**EXERCISE SET:**
**A)** In the Pentecost reading, which things does Peter say God did through Jesus the Nazarene? List them.
**B)** Reproduce the Pentecost reading word for word from "I’ll set wonders" to "match for him.".

Acts 2:1-28
When the Feast of Pentecost came, they were all together in one place. Without warning there was a sound like a strong wind, gale force—no one could tell where it came from. It filled the whole building. Then, like a wildfire, the Holy Spirit spread through their ranks, and they started speaking in a number of different languages as the Spirit prompted them.
There were many Jews staying in Jerusalem just then, devout pilgrims from all over the world. When they heard the sound, they came on the run. Then when they heard, one after another, their own mother tongues being spoken, they were thunderstruck. They couldn’t for the life of them figure out what was going on, and kept saying, “Aren’t these all Galileans? How come we’re hearing them talk in our various mother tongues.....Their heads were spinning; they couldn’t make head or tail of any of it. They talked back and forth, confused: “What’s going on here?”
Others joked, “They’re drunk on cheap wine.”
That’s when Peter stood up and, backed by the other eleven, spoke out with bold urgency: “Fellow Jews, all of you who are visiting Jerusalem, listen carefully and get this story straight. These people aren’t drunk as some of you suspect. They haven’t had time to get drunk—it’s only nine o’clock in the morning. This is what the prophet Joel announced would happen:
“In the Last Days,” God says,
“I will pour out my Spirit
on every kind of people:
Your sons will prophesy,
also your daughters;
Your young men will see visions,
your old men dream dreams.
When the time comes,
I’ll pour out my Spirit
On those who serve me, men and women both,
and they’ll prophesy.
I’ll set wonders in the sky above
and signs on the earth below,
Blood and fire and billowing smoke,
the sun turning black and the moon blood-red,
Before the Day of the Lord arrives,
the Day tremendous and marvelous;
And whoever calls out for help
to me, God, will be saved.”
“Fellow Israelites, listen carefully to these words: Jesus the Nazarene, a man thoroughly accredited by God to you—the miracles and wonders and signs that God did through him are common knowledge—this Jesus, following the deliberate and well-thought-out plan of God, was betrayed by men who took the law into their own hands, and was handed over to you. And you pinned him to a cross and killed him. But God untied the death ropes and raised him up. Death was no match for him.
It's a long reading today. Go back through it and notice how often these two words -- Sign and Wonder -- appear. Signs and wonders have always been part of any religious experience. Anytime we discuss religion we will find those words – but what do they really mean? Are they words we use so casually that they have lost their deep meaning? “Signs and wonders” -- we tend to use them as one run-together phrase – “signs-n-wonders.” But they are separate words and they have separate meanings and applications, so when we sing that “we are sign, we are wonder” what the heck are we claiming for ourselves?
There is a field of philosophy called Semiotics that deals with the area of Meaning-Making – how we make meaning of ourselves and everything around us. It provides fairly specific definitions of our two words that I think are helpful. We’ll take ‘wonder’ first - it’s the easiest.

Data items:
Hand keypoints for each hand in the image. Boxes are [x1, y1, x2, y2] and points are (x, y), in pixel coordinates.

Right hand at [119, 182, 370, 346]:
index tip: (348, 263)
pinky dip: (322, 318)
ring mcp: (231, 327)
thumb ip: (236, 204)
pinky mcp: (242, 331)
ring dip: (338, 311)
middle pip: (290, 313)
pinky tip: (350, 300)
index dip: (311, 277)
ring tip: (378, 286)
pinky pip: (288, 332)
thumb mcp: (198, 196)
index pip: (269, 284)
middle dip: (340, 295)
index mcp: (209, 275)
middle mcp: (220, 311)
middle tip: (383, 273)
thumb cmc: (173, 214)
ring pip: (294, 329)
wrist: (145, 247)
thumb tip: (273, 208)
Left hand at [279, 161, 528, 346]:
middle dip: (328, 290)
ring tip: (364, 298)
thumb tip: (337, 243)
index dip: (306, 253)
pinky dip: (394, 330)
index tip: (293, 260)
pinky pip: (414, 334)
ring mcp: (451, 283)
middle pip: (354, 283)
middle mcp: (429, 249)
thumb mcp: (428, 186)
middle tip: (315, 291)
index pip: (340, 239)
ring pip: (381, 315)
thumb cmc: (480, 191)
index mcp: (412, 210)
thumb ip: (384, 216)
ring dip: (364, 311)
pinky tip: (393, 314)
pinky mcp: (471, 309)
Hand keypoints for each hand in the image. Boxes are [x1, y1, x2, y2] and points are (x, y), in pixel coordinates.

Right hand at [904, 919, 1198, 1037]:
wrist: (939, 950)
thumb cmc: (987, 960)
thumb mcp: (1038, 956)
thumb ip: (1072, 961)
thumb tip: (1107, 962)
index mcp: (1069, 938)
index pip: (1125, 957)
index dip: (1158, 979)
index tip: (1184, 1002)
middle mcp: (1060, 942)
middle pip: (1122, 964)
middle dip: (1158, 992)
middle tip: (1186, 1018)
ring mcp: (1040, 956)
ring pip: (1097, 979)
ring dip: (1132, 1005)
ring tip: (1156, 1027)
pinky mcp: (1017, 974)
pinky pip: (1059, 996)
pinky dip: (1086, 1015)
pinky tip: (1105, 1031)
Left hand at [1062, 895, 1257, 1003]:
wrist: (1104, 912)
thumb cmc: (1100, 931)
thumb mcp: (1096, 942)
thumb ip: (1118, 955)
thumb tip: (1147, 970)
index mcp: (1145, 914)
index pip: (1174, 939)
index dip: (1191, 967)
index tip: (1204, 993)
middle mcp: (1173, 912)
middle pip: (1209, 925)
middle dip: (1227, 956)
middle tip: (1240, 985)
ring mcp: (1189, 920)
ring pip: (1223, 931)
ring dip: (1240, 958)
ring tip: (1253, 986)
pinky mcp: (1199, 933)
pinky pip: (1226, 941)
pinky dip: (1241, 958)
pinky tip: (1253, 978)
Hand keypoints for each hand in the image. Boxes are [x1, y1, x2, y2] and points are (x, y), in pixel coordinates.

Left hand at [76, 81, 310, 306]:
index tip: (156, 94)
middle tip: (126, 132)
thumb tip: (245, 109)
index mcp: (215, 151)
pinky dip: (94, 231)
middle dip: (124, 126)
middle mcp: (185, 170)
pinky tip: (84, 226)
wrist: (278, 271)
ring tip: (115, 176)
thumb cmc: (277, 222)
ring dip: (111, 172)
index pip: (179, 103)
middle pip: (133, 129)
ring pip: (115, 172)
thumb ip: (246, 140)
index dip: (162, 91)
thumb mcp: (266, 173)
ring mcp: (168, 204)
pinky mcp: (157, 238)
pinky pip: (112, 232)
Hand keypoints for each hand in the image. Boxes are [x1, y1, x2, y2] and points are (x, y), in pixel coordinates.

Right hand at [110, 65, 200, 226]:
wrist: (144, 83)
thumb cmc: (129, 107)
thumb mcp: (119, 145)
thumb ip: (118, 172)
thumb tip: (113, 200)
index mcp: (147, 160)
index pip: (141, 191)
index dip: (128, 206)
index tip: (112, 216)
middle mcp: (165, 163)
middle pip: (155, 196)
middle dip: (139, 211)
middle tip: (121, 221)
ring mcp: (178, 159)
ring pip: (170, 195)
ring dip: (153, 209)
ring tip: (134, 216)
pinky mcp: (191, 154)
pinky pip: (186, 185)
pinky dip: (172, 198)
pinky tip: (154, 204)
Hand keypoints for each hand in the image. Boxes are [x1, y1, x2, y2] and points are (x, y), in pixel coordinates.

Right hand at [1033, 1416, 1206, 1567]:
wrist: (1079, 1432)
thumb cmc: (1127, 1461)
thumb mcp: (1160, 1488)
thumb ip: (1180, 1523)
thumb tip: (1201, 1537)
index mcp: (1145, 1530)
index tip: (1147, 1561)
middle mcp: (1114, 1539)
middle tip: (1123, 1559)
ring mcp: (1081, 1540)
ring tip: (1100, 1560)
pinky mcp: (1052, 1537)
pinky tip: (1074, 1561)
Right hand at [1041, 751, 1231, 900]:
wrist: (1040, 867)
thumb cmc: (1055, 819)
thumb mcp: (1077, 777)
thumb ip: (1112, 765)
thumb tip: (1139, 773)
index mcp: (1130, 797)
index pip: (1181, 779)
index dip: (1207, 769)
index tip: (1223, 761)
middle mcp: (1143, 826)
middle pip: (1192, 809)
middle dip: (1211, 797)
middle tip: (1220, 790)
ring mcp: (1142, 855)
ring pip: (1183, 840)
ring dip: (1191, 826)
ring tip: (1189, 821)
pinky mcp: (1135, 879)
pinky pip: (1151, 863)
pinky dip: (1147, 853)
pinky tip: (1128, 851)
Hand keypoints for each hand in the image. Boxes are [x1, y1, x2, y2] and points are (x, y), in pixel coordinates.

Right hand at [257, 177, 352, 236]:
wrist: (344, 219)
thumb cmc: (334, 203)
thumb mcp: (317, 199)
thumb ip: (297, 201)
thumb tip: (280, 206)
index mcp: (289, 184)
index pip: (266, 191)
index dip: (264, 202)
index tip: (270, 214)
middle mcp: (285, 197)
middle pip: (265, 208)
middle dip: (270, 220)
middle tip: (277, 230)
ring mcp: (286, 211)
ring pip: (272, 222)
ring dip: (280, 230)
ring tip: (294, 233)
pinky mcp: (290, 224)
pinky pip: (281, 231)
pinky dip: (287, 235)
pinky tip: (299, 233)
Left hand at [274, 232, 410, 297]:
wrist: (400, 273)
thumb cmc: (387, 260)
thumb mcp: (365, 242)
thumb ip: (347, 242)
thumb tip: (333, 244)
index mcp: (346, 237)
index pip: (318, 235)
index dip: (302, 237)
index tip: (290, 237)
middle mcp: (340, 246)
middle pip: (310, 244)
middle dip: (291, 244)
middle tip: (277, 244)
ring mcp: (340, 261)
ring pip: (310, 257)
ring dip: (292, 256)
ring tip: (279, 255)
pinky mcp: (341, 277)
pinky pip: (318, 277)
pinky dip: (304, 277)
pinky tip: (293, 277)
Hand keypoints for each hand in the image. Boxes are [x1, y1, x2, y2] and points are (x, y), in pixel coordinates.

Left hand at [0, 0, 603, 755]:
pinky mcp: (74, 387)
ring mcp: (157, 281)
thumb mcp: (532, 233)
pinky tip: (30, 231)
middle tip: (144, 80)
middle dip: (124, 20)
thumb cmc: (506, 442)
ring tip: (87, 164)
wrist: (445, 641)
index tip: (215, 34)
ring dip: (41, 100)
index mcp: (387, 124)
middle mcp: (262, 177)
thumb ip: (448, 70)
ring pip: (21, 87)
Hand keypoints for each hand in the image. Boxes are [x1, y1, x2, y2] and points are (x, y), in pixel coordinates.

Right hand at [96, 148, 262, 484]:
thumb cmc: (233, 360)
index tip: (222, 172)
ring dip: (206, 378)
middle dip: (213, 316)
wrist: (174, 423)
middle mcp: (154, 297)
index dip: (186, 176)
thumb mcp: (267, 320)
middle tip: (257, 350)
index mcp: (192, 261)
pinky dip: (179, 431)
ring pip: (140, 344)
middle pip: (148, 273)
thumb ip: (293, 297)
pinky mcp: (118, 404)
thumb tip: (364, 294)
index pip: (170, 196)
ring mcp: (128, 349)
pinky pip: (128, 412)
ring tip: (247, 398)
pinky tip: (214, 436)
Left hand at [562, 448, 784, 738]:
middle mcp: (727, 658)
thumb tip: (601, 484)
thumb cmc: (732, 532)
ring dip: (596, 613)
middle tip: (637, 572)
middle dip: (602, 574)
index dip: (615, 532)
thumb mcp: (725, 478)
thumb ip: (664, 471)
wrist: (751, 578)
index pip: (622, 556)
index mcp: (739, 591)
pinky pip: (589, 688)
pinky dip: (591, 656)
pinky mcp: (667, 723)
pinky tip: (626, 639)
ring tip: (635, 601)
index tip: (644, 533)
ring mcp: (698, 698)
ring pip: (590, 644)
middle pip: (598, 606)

**PER-TASK ANSWERS:**
**A)** miracles, wonders, signs

**B)**
I’ll set wonders in the sky above
and signs on the earth below,
Blood and fire and billowing smoke,
the sun turning black and the moon blood-red,
Before the Day of the Lord arrives,
the Day tremendous and marvelous;
And whoever calls out for help
to me, God, will be saved.”
“Fellow Israelites, listen carefully to these words: Jesus the Nazarene, a man thoroughly accredited by God to you—the miracles and wonders and signs that God did through him are common knowledge—this Jesus, following the deliberate and well-thought-out plan of God, was betrayed by men who took the law into their own hands, and was handed over to you. And you pinned him to a cross and killed him. But God untied the death ropes and raised him up. Death was no match for him.